Spinning It Just Right

Was the President angry enough at BP?  Too angry?  It’s interesting to see the range of opinion.

*Charles Blow in The New York Times thought he ran the risk of seeming too detached and ineffective.

*Adam Serwer of American Prospect complained that his “kick ass” comment, stepped over the line.

*Lori Ziganto, blogging on RedState, thought the problem was he just didn’t do it convincingly enough.

*CNN’s John Blake warned that the American public doesn’t like angry black men.

*Greg Sargent of The Washington Post thought the public will judge Obama on the substance of his response.        Political commentators are too eager to rush into filling the gap. (In Newsweek see, “Is Obama Angry Enough?”)

There seem to be as many points of view as there are commentators, which is reassuring in a way.  Obviously different sectors of the population have different reactions.  It doesn’t surprise me, for example, that Charles Blow, who is black, wants our first black president to be more assertive, while Lori Ziganto, blogging for a conservative site, takes a skeptical and dismissive stance.  But what is the rush?

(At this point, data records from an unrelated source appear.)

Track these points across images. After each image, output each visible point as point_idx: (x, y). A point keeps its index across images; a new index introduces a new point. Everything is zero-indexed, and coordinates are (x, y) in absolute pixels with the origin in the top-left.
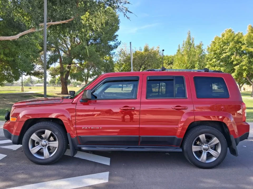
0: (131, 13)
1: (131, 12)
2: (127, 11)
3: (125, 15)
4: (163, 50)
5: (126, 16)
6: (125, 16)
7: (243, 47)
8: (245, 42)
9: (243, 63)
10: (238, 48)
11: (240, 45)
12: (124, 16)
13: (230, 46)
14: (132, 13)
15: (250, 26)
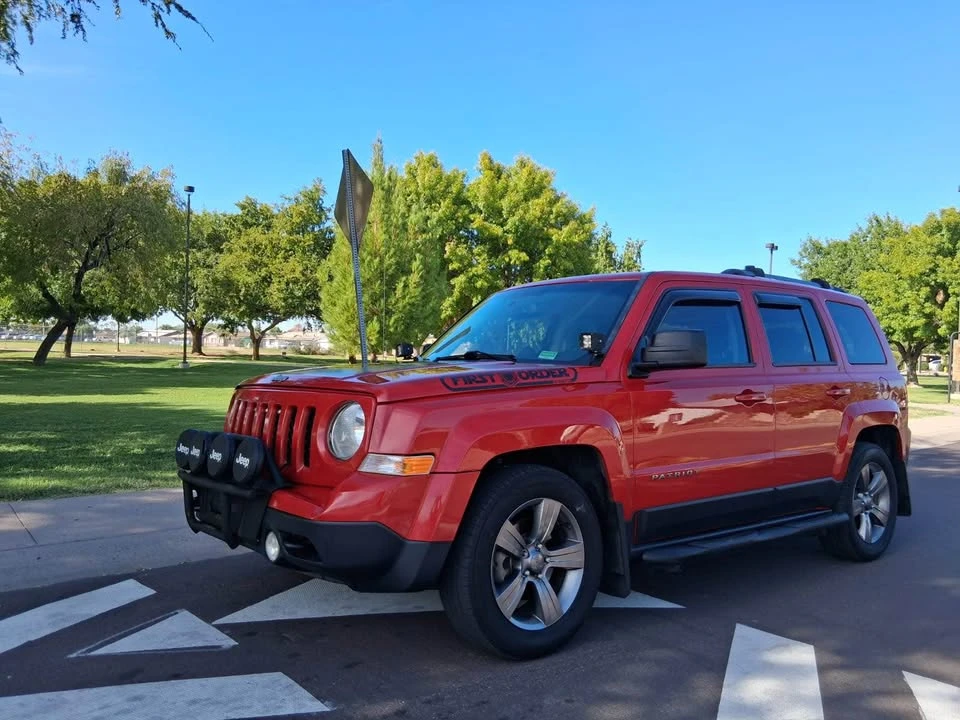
0: (190, 20)
1: (188, 15)
2: (172, 7)
3: (158, 17)
4: (191, 189)
5: (164, 26)
6: (159, 22)
7: (478, 220)
8: (481, 205)
9: (479, 270)
10: (461, 221)
11: (467, 212)
12: (156, 22)
13: (440, 211)
14: (193, 19)
15: (485, 155)
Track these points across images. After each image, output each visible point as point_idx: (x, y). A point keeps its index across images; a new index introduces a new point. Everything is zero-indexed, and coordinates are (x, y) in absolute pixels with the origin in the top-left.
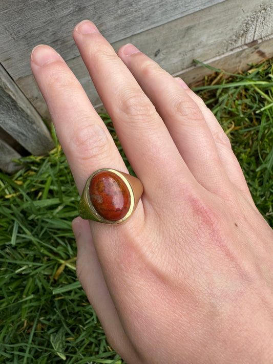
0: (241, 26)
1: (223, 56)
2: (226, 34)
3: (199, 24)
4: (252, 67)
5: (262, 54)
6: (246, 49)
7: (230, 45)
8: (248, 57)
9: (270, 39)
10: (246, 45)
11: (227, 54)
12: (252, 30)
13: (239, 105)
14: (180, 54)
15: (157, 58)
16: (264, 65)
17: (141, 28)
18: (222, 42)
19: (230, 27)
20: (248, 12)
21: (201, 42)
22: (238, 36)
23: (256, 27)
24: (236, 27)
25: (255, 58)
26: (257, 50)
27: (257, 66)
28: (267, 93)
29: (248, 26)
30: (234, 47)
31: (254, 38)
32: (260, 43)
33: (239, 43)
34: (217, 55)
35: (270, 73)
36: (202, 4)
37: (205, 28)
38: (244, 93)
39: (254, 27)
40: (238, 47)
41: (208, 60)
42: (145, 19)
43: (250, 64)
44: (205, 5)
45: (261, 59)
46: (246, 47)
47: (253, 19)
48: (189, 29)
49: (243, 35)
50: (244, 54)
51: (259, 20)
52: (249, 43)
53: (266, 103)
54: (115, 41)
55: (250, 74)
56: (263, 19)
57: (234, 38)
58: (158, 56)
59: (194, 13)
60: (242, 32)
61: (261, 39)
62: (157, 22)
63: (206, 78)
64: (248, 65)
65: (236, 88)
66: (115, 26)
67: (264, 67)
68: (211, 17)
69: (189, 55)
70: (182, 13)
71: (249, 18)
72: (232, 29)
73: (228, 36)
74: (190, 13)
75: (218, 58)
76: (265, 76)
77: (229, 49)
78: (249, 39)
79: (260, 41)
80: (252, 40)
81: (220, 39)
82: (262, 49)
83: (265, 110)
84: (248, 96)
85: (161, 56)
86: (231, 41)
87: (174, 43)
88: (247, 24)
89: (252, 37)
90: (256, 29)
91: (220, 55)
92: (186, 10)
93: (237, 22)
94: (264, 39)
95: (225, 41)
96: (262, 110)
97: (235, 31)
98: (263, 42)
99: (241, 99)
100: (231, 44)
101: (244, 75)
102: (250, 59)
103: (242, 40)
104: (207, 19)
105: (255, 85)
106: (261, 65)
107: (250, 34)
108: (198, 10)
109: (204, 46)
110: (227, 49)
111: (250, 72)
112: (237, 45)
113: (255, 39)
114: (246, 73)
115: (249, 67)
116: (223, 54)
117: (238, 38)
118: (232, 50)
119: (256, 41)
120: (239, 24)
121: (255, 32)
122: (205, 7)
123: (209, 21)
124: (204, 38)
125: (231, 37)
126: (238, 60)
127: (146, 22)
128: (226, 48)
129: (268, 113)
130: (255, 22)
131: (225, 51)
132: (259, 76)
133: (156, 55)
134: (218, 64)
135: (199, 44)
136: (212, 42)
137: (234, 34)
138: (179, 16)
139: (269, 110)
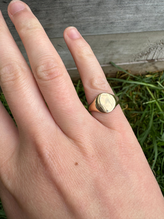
0: (146, 49)
1: (131, 63)
2: (136, 51)
3: (119, 41)
4: (148, 74)
5: (156, 68)
6: (147, 63)
8: (147, 67)
9: (162, 61)
10: (147, 60)
11: (134, 63)
12: (152, 53)
13: (134, 95)
14: (104, 55)
16: (155, 74)
18: (132, 55)
19: (139, 48)
20: (152, 42)
21: (118, 52)
22: (143, 54)
23: (155, 52)
24: (143, 49)
25: (151, 69)
26: (153, 65)
27: (152, 74)
28: (153, 92)
29: (150, 50)
32: (156, 62)
33: (143, 58)
35: (158, 81)
37: (123, 44)
38: (139, 88)
39: (154, 51)
40: (142, 60)
41: (121, 63)
42: (82, 29)
43: (148, 71)
44: (124, 31)
45: (155, 70)
46: (147, 62)
47: (154, 47)
48: (112, 42)
49: (146, 54)
50: (144, 65)
51: (158, 49)
52: (149, 60)
53: (151, 99)
54: (59, 37)
56: (160, 48)
57: (140, 54)
59: (117, 34)
60: (146, 52)
61: (157, 59)
62: (91, 33)
63: (118, 73)
66: (61, 28)
67: (156, 75)
68: (128, 39)
69: (109, 57)
70: (108, 32)
71: (152, 46)
72: (140, 49)
73: (137, 53)
74: (114, 33)
75: (128, 63)
76: (154, 81)
77: (136, 60)
78: (150, 57)
79: (156, 61)
80: (151, 58)
81: (131, 53)
82: (156, 65)
83: (149, 104)
84: (141, 90)
86: (138, 55)
87: (100, 48)
88: (150, 49)
89: (152, 57)
90: (155, 53)
91: (129, 62)
92: (111, 31)
93: (144, 46)
94: (159, 60)
95: (134, 55)
96: (147, 103)
97: (142, 51)
98: (158, 61)
99: (137, 92)
100: (138, 57)
102: (148, 69)
103: (145, 57)
104: (124, 40)
105: (148, 86)
106: (154, 74)
107: (151, 55)
109: (120, 54)
110: (134, 60)
111: (147, 76)
112: (141, 59)
113: (154, 58)
114: (143, 76)
115: (146, 73)
116: (132, 62)
117: (143, 55)
118: (138, 61)
119: (154, 60)
121: (154, 55)
122: (124, 32)
123: (126, 41)
124: (121, 50)
125: (138, 54)
126: (140, 67)
127: (83, 31)
128: (134, 59)
129: (150, 106)
130: (155, 49)
131: (133, 60)
132: (151, 80)
134: (127, 67)
135: (117, 52)
136: (126, 53)
137: (140, 53)
138: (106, 33)
139: (152, 104)
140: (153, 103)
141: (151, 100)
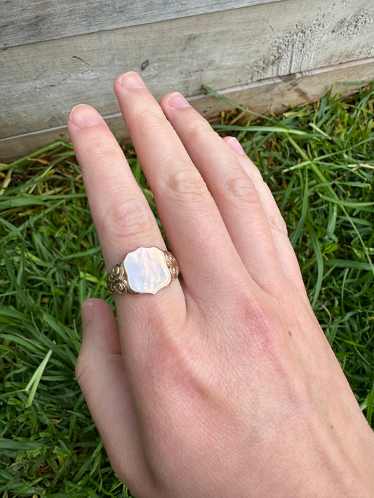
0: (270, 49)
1: (246, 87)
2: (249, 57)
3: (206, 34)
4: (289, 110)
5: (303, 94)
6: (279, 83)
7: (256, 73)
8: (282, 94)
9: (312, 75)
10: (279, 77)
11: (252, 86)
12: (287, 58)
13: (265, 158)
14: (181, 73)
15: (145, 73)
16: (305, 109)
17: (113, 23)
18: (243, 67)
19: (253, 48)
20: (278, 31)
21: (211, 61)
22: (268, 64)
23: (292, 55)
24: (264, 50)
25: (292, 98)
26: (295, 88)
27: (296, 109)
28: (304, 147)
29: (280, 51)
30: (262, 78)
31: (290, 69)
32: (299, 78)
33: (270, 73)
34: (238, 84)
35: (313, 122)
36: (207, 5)
37: (217, 41)
38: (274, 143)
39: (289, 54)
40: (267, 79)
41: (224, 89)
42: (118, 10)
43: (287, 105)
44: (212, 8)
45: (301, 100)
46: (279, 80)
47: (287, 43)
48: (191, 38)
49: (273, 62)
50: (276, 89)
51: (296, 46)
52: (284, 76)
53: (299, 160)
54: (72, 34)
55: (286, 118)
56: (301, 46)
57: (261, 64)
58: (146, 69)
59: (197, 16)
60: (272, 58)
61: (301, 72)
62: (139, 18)
63: (223, 115)
64: (283, 106)
65: (265, 134)
66: (70, 11)
67: (305, 111)
68: (225, 28)
69: (195, 76)
70: (177, 12)
71: (281, 41)
72: (258, 51)
73: (253, 60)
74: (190, 15)
75: (239, 89)
76: (304, 124)
77: (255, 79)
78: (284, 70)
79: (299, 76)
80: (287, 73)
81: (240, 63)
82: (301, 86)
83: (295, 170)
84: (279, 147)
85: (151, 71)
86: (256, 67)
87: (169, 55)
88: (278, 47)
89: (288, 68)
90: (292, 58)
91: (241, 85)
92: (182, 9)
93: (264, 43)
94: (304, 73)
95: (248, 67)
96: (292, 168)
97: (262, 54)
98: (302, 77)
99: (270, 151)
100: (258, 72)
101: (278, 118)
102: (285, 99)
103: (272, 70)
104: (218, 29)
105: (290, 134)
106: (302, 108)
107: (284, 64)
108: (201, 13)
109: (218, 68)
110: (252, 79)
111: (286, 115)
112: (266, 76)
113: (292, 71)
114: (280, 117)
115: (284, 109)
116: (247, 84)
117: (268, 66)
118: (259, 81)
119: (294, 74)
120: (267, 46)
121: (291, 61)
122: (212, 11)
123: (222, 33)
124: (216, 57)
125: (256, 62)
126: (268, 96)
127: (119, 14)
128: (250, 76)
129: (299, 174)
130: (290, 47)
131: (249, 81)
132: (297, 123)
133: (143, 69)
134: (239, 97)
135: (210, 63)
136: (229, 64)
137: (260, 59)
138: (174, 17)
139: (302, 170)
140: (304, 166)
141: (301, 163)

On one level, it’s obvious that this is what commentators do.  Journalists and bloggers are keeping themselves and their readers busy with a steady stream of interpretation, cultivating an illusion of understanding what is really going on in the world, what we need to think.  The public verdict is far from having been delivered, but, as usual, it is being anticipated and shaped.

At the same time, though, I wonder if the public verdict isn’t also being forestalled.  Before one has much of a chance to have a reaction of one’s own, the whole range of potential reactions is on display.  The instant and insistent stream of commentary virtually occupies the space of public discourse.  In a sense, it has become the public discourse.

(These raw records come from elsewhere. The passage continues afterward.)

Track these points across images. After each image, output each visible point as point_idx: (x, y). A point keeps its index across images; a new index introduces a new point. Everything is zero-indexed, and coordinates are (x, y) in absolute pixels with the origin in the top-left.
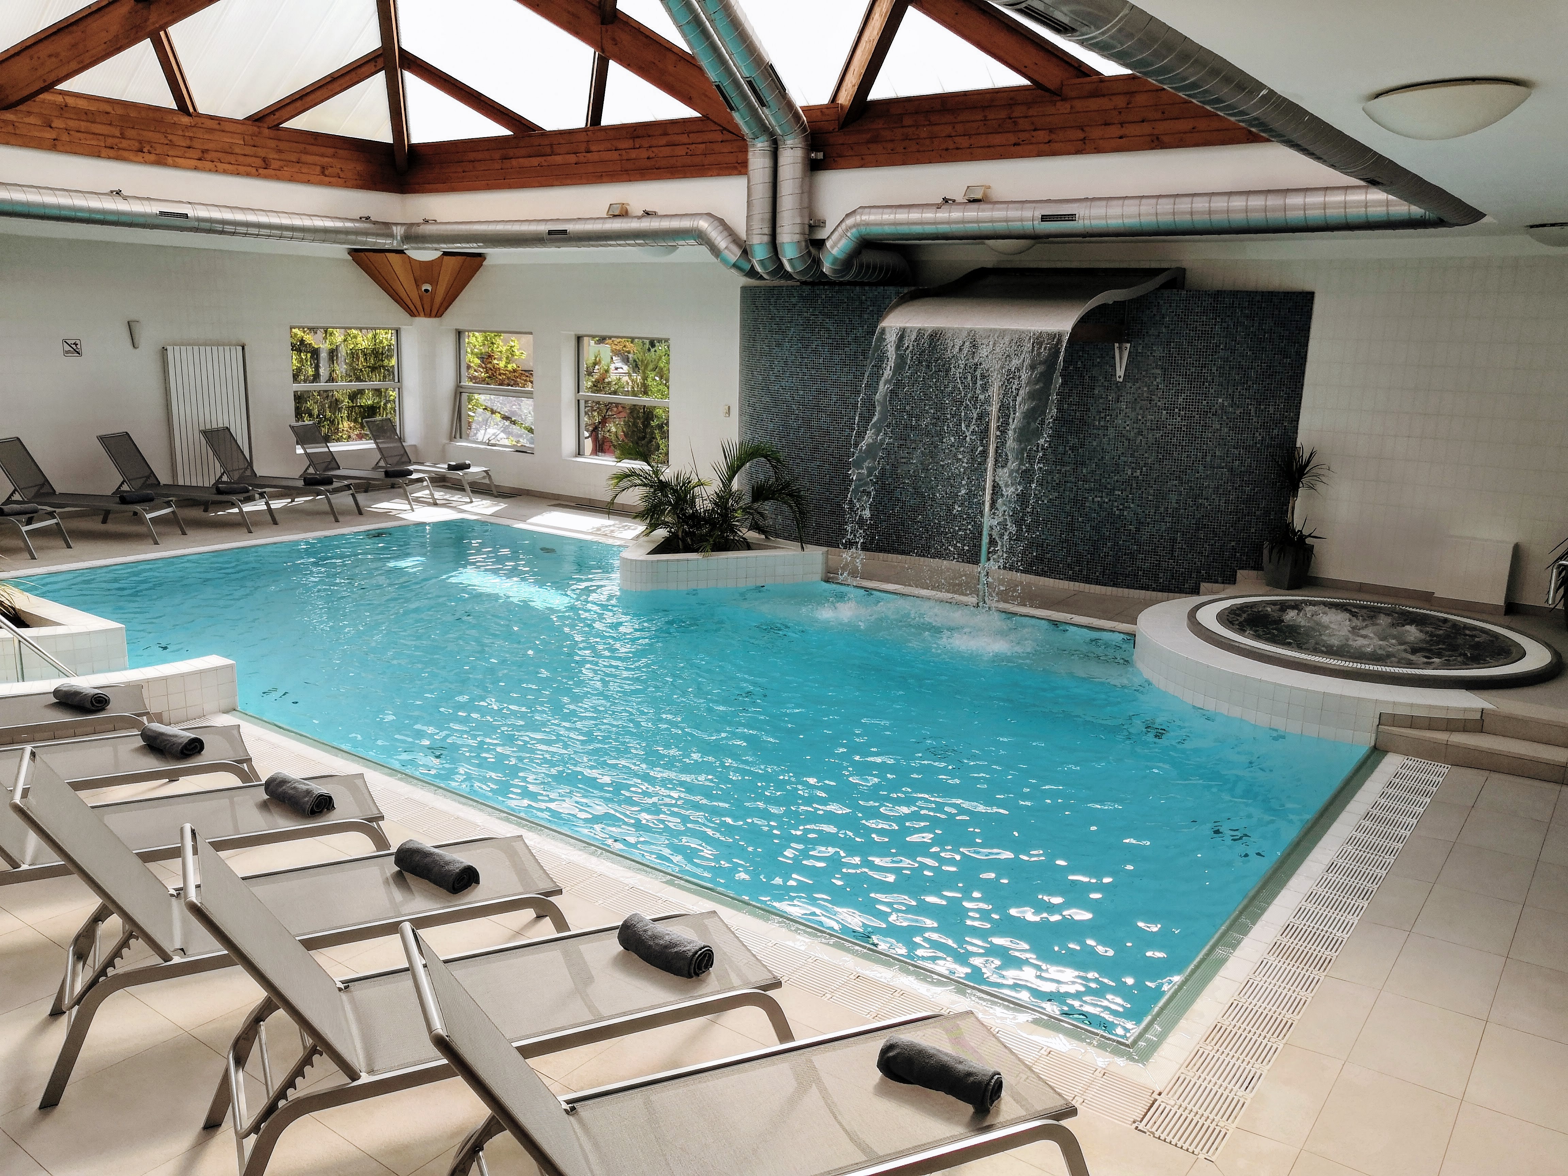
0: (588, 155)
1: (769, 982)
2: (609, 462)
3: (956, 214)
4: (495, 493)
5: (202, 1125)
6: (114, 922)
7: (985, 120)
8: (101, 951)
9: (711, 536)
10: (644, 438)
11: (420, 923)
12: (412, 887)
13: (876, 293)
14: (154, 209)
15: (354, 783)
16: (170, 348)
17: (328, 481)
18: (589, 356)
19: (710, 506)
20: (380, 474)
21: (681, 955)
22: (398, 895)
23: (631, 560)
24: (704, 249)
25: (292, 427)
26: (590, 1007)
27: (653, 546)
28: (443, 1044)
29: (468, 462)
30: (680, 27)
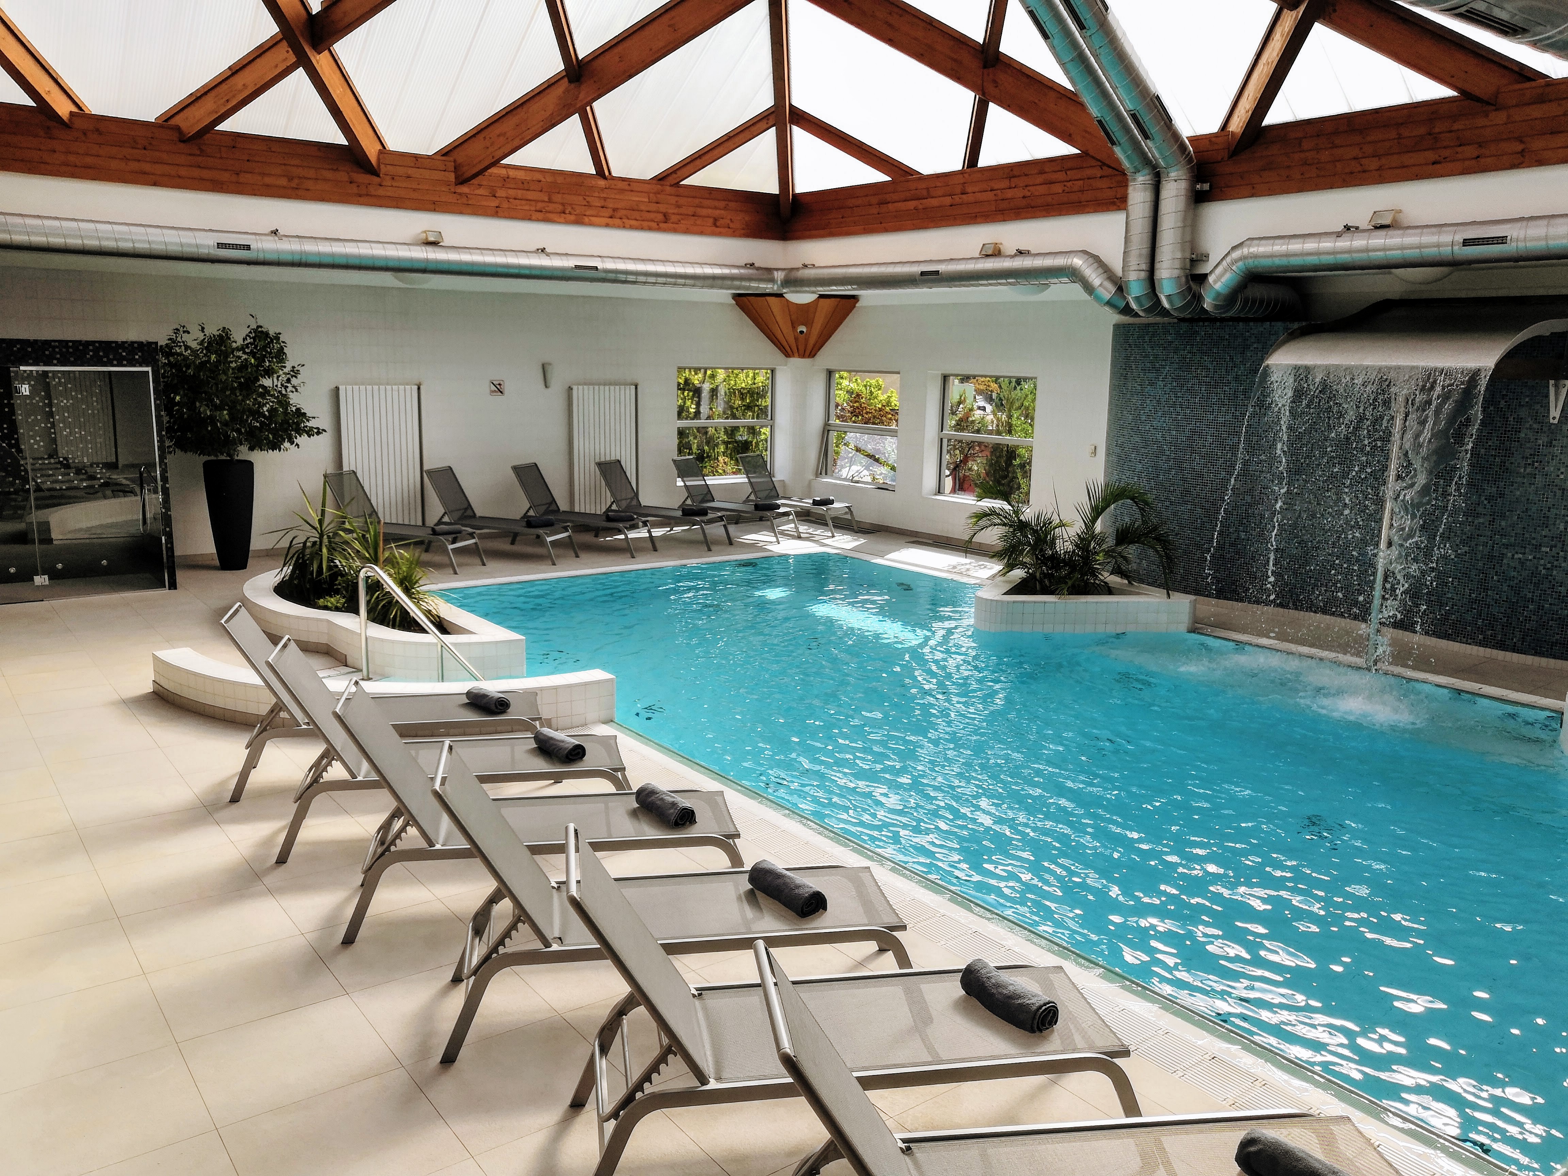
0: (964, 196)
1: (1116, 1049)
2: (968, 500)
3: (1359, 242)
4: (855, 528)
5: (569, 1102)
6: (506, 905)
7: (1399, 138)
8: (495, 929)
9: (1070, 579)
10: (1006, 477)
11: (772, 942)
12: (762, 906)
13: (1261, 329)
14: (570, 263)
15: (715, 799)
16: (575, 388)
17: (703, 512)
18: (954, 394)
19: (1071, 548)
20: (750, 507)
21: (1024, 1008)
22: (749, 912)
23: (986, 600)
24: (1077, 287)
25: (674, 461)
26: (930, 1048)
27: (1008, 587)
28: (790, 1063)
29: (831, 498)
30: (1063, 65)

Have commentators become afraid that people won’t have their own ideas, that they are standing in for a public that is confused and inarticulate?  Perhaps the public itself is becoming hesitant to speak its mind without their opinions being vetted by some journalistic authority.  Or is the commentary simply irrelevant?

It’s hard enough to have an original idea – much less a new perception — as those who study human consciousness know all too well.  The brain holds on to its past formulations pretty firmly.  But this barrage of all conceivable opinion virtually ensures that we will keep on talking to each other in all the old familiar ways.

Sooner or later, of course, a consensus will emerge about Obama and the oil spill, one that it will then be up to historians to challenge and reshape.  But now we seem to want to ensure that the dead hand of the past comes down hard and fast, before anyone has too much time to think about what is really happening.